Activities –
1 > Decide whether each statement agrees with the chat excerpt below. For each, answer yes or no and quote the deciding words. (a) The writer says Neyer was present for a full 20 minutes today. (b) The writer calls Dibble basically Morgan with the brilliant side. (c) Gator in FL points to Oakland and Minnesota.
2 > In the chat excerpt below, what yearly sum does Chad ask whether AROD deserves?
3 > Reproduce the passage of the chat excerpt below starting with "Also, I will" and going on through "point, not me.".

Extract to read –
- Opening Delimiter -

Yes, apparently Neyer deigned to grace us with his presence for a full 20 minutes today. Praise be to him and to even his lowly minions who perform the holy task of transcribing his mellifluous tones into an electronic version the world can enjoy. Amen.
Also, I will check out the post-strike-averted Rob Dibble chat. Dibble is basically Morgan without the brilliant side. I hope this does not profane the spirit of JMCD. So in that spirit we now proceed. Oh, one last note, I'm sure next week Joe will be back to getting questions related to on-field activities. And then we'll back in business.
The Good
Chad (KC): Joe, I have reading your chat and article for the last couple of days, and I think you miss something. Yes, baseball players, doctors and the like have special skills. Can you honestly say AROD deserves $25 million a year? NO! The fact is we love baseball, but we don't need it. WE need teachers and doctors and those with special skills that help us. WE DO NOT NEED BASEBALL. Do the players and owners understand that? And do they realize without fans, they don't have jobs?
Joe Morgan: You missed the point, not me.
[Mike: You tell him, Joe. Chad, my sympathies if that is your real name, get out of here with that weak s&^*. There's a sale at the Gap. Why don't you run along, Chad.]
Gator in FL: How can people always comment that the big-market teams are dominating baseball and the teams with lower salary levels can't compete? You only have to look at Oakland and Minnesota to know that it's not necessarily true. Granted, there is an advantage to having a bloated payroll, but there is a lot to say about good scouting, crafty trades and good business sense. Wow, I didn't think I would put those last three words in a sentence regarding baseball.

- Closing Delimiter -

Dataset content –
- Opening Delimiter -

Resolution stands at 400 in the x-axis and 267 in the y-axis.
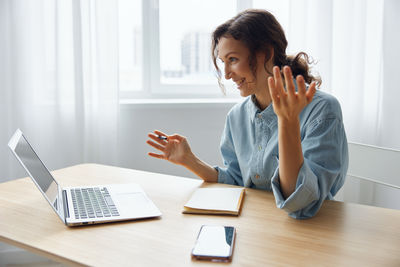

- Closing Delimiter -

Solutions –
1 >
(a) Yes: "Neyer deigned to grace us with his presence for a full 20 minutes today"
(b) No: "Dibble is basically Morgan without the brilliant side."
(c) Yes: "You only have to look at Oakland and Minnesota to know that it's not necessarily true."

2 > $25 million a year.

3 >
Also, I will check out the post-strike-averted Rob Dibble chat. Dibble is basically Morgan without the brilliant side. I hope this does not profane the spirit of JMCD. So in that spirit we now proceed. Oh, one last note, I'm sure next week Joe will be back to getting questions related to on-field activities. And then we'll back in business.
The Good
Chad (KC): Joe, I have reading your chat and article for the last couple of days, and I think you miss something. Yes, baseball players, doctors and the like have special skills. Can you honestly say AROD deserves $25 million a year? NO! The fact is we love baseball, but we don't need it. WE need teachers and doctors and those with special skills that help us. WE DO NOT NEED BASEBALL. Do the players and owners understand that? And do they realize without fans, they don't have jobs?
Joe Morgan: You missed the point, not me.